■ Oleh: Prof. Dr. Farida Patittingi, SH., M.Hum, Dekan Fakultas Hukum Unhas
PortalAMANAH.com -- Teks keadilan adalah teks teologis, yang secara artifisial ditulis dalam Pasal 2 ayat (1) Undang-Undang Republik Indonesia Nomor 48 Tahun 2009 Tentang Kekuasaan Kehakiman dengan kalimat: Peradilan dilakukan "Demi Keadilan Berdasarkan Ketuhanan Yang Maha Esa".
Ini merupakan transformasi dari teks teologis ke teks yuridis.
Keadilan tak bersumber dari “pikiran manusia”. Keadilan tidak lahir dari pendasaran sejarah pemikiran, karena pemikiran manusia mengalami relatifitas.

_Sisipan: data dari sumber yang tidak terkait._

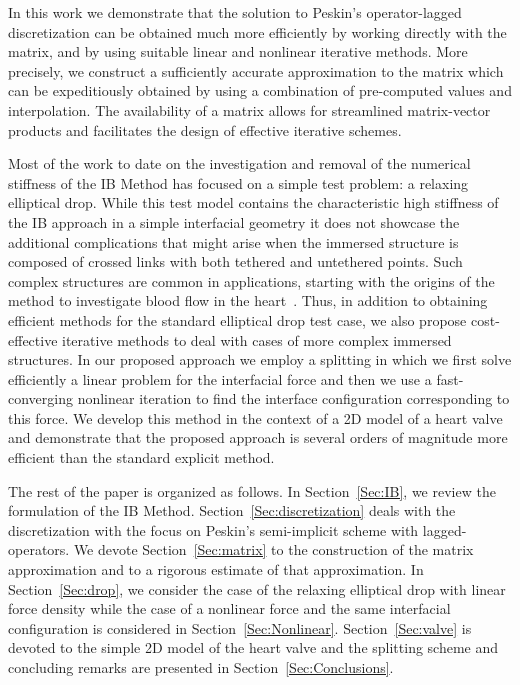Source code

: \documentclass[preprint,12pt]{elsarticle}
\begin{document}
In this work  we demonstrate that the solution to Peskin's operator-lagged discretization
can be obtained much more efficiently by working directly with the matrix, and by using suitable linear and nonlinear iterative methods. More precisely, we construct a sufficiently accurate approximation to the matrix which can
be expeditiously obtained by using a combination of pre-computed values and interpolation.   The availability  of a matrix allows 
for streamlined matrix-vector products and facilitates the design of effective iterative schemes.  

 Most of the work to date on the investigation and removal of the numerical stiffness of the IB Method has focused on a simple test problem: a relaxing elliptical drop.
While this test model contains the characteristic high stiffness of the IB approach in a simple interfacial geometry it does not showcase the additional complications that might arise when the immersed structure is composed of crossed links with both tethered and untethered points. Such complex structures are common in applications, starting with the origins of the method to investigate blood
flow in the heart~\cite{Peskin77}.  Thus, in addition  to obtaining efficient methods for 
the standard elliptical drop test case, we also propose cost-effective iterative methods to deal with cases of more complex immersed structures. In our proposed approach
we employ  a splitting in which we first solve efficiently a linear problem for the interfacial force and then we use a fast-converging nonlinear iteration to find the interface configuration corresponding to this force.  We develop this method in the context of a 2D
model of a heart valve and demonstrate that the proposed approach is several orders of magnitude more efficient than the standard explicit method. 
 
 The rest of the paper is organized as follows. In Section~\ref{Sec:IB}, we review the formulation of the IB Method. Section~\ref{Sec:discretization} deals with the discretization with the focus on  Peskin's semi-implicit scheme with lagged-operators. We devote Section~\ref{Sec:matrix} to the construction of the matrix approximation and     to a rigorous estimate of that approximation.
 In Section~\ref{Sec:drop}, we consider the case of the relaxing elliptical drop with linear force density while the case of 
 a nonlinear force and the same interfacial configuration is considered in Section~\ref{Sec:Nonlinear}. 
 Section~\ref{Sec:valve} is devoted to the simple 2D model of the heart valve and the splitting scheme and concluding remarks are presented in Section~\ref{Sec:Conclusions}.
\end{document}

Baca Juga: Hukum sebagai Perwujudan Keadilan. Bag 1
Jika ada teori keadilan, misalnya dari John Rawls, maka itu hanyalah pembagian berdasarkan klaster dan tingkatan yang sumber utamanya dari teologi.
Sebab itu, Peraturan perundang-undangan meletakkan Tuhan dalam pendasaran keadilannya. Agar hakim sebagai subyek meletakkan dirinya sebagai “hamba” Tuhan.
Maka “Hakim wajib memutus perkara dengan adil. Keadilan bersumber pada Tuhan. Sumber keadilan yang lain adalah teks pemikiran para ahli.
Dari sinilah porsi pikiran manusia “eksistensial” atau memperoleh tempat dalam memberi pemahaman terhadap keadilan. Salah satu di antara teori keadilan yang dimaksud antara lain teori keadilan dari Plato yang menekankan pada harmoni atau keselarasan.